Auch im Bereich der Fachkräftesicherung leistet der Paritätische wertvolle Arbeit. Er unterstützt seine Mitglieder aktiv dabei, neue Fachkräfte zu gewinnen und auszubilden. Initiativen wie die Paritätische Akademie, Vernetzungsforen und neue Ausbildungsstätten sind wichtige Schritte, um die soziale Arbeit zukunftsfähig zu machen.

Die vergangenen Jahre haben uns aber auch eindrucksvoll gezeigt, dass sozialpolitische Herausforderungen nie endgültig gelöst sind – sie verändern sich und erfordern immer wieder neue Antworten.

Wir stehen als Stadt vor großen Aufgaben. Die Suche nach bezahlbarem Wohnraum, die Erneuerung unserer Bildungseinrichtungen und die Verbesserung der Situation von Menschen in schwierigen Lebenslagen, wie Geflüchtete, Wohnungslose oder Alleinerziehende sind auch in Zukunft zentrale Themen in unserem Land und besonders unserer Stadt. Gleichzeitig wächst der Fachkräftemangel im Bereich der sozialen Arbeit. Pflegekräfte, Sozialarbeiter:innen und Erzieher:innen fehlen an allen Ecken und Enden – und das, obwohl der Bedarf stetig steigt.

Ich bin überzeugt und halte es daher für absolut notwendig, dass der Paritätische auch in Zukunft eine treibende Kraft für eine gerechte Gesellschaft sein wird. Denn ohne Organisationen wie den Paritätischen würde das soziale Netz unserer Stadt reißen.
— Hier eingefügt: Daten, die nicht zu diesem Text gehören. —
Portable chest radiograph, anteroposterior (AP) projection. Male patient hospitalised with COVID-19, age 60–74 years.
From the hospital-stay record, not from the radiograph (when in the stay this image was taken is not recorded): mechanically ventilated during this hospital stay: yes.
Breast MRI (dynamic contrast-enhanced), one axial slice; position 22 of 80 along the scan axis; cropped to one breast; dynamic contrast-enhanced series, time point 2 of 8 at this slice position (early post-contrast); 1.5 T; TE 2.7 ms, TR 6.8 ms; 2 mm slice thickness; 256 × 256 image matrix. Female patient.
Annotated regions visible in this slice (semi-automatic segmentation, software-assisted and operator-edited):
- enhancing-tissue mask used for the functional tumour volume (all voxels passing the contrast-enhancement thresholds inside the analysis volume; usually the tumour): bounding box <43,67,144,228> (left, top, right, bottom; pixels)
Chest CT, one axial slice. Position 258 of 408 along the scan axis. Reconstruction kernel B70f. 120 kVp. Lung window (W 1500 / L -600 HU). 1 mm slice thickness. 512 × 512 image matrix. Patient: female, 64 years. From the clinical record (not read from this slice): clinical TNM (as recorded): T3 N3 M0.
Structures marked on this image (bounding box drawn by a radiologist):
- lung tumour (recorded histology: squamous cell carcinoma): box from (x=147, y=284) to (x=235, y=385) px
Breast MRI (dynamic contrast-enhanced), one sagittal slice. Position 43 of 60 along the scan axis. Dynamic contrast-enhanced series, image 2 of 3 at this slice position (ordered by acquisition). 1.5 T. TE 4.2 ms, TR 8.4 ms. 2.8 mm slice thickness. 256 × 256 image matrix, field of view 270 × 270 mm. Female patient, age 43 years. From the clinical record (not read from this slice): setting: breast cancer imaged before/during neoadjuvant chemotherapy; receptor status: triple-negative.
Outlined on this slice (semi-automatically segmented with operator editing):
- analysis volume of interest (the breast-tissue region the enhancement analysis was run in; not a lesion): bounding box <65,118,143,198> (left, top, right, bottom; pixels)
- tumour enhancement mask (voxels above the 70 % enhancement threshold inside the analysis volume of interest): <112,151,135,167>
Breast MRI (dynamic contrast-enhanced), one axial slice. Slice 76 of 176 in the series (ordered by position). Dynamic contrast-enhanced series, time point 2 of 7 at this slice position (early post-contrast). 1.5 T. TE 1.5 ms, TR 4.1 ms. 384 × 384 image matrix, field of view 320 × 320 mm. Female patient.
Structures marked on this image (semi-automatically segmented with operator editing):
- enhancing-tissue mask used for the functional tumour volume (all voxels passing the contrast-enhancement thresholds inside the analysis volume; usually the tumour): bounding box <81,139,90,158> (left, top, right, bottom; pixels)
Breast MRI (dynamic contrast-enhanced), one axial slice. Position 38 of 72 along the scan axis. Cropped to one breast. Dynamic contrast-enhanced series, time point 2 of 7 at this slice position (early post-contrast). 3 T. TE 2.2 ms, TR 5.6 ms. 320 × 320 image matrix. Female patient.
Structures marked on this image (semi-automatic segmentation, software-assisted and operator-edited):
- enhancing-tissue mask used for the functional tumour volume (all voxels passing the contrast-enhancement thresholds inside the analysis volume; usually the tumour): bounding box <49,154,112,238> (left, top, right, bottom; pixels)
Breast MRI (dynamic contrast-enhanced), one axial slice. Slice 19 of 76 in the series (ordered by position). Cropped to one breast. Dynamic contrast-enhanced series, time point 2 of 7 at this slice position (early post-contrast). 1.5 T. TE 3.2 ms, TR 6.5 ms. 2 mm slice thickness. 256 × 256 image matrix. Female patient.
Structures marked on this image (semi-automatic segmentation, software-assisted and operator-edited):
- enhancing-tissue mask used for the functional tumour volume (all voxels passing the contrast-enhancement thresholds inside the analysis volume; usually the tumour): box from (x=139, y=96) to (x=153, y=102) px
Doch damit er diese Rolle auch in Zukunft ausfüllen kann, braucht es Unterstützung. Es liegt in unserer Verantwortung den Paritätischen Wohlfahrtsverband als unverzichtbares Fundament unseres Gemeinwohls anzuerkennen und angemessen zu unterstützen.

Nach vielen Jahren in der Politik blicke ich mit großer Dankbarkeit auf diese gute Zusammenarbeit in Berlin zurück. Die Menschen, die in diesem Verband arbeiten, sind das Rückgrat unseres sozialen Berlins. Ihr unermüdlicher Einsatz für die Schwächsten unserer Gesellschaft verdient höchsten Respekt und Anerkennung.

Ich wünsche dem Paritätischen für die kommenden Jahre weiterhin viel Erfolg, Kraft und Durchhaltevermögen. Möge er auch in Zukunft eine starke Stimme für die sein, die sonst oft überhört werden. Und möge Berlin auch weiterhin eine Stadt bleiben, in der Solidarität nicht nur ein Ideal, sondern gelebte Realität ist.

Michael Müller © Deutscher Bundestag
über den Autor

26 Jahre hat Michel Müller, 1964 in Berlin geboren, die Berliner Landespolitik mitgestaltet. Von 2014 bis 2021 war er Regierender Bürgermeister von Berlin. Von 2021 bis 2025 saß er als Abgeordneter für den Wahlkreis Charlottenburg-Wilmersdorf im Deutschen Bundestag. Michael Müller ist seit 1981 Mitglied der SPD.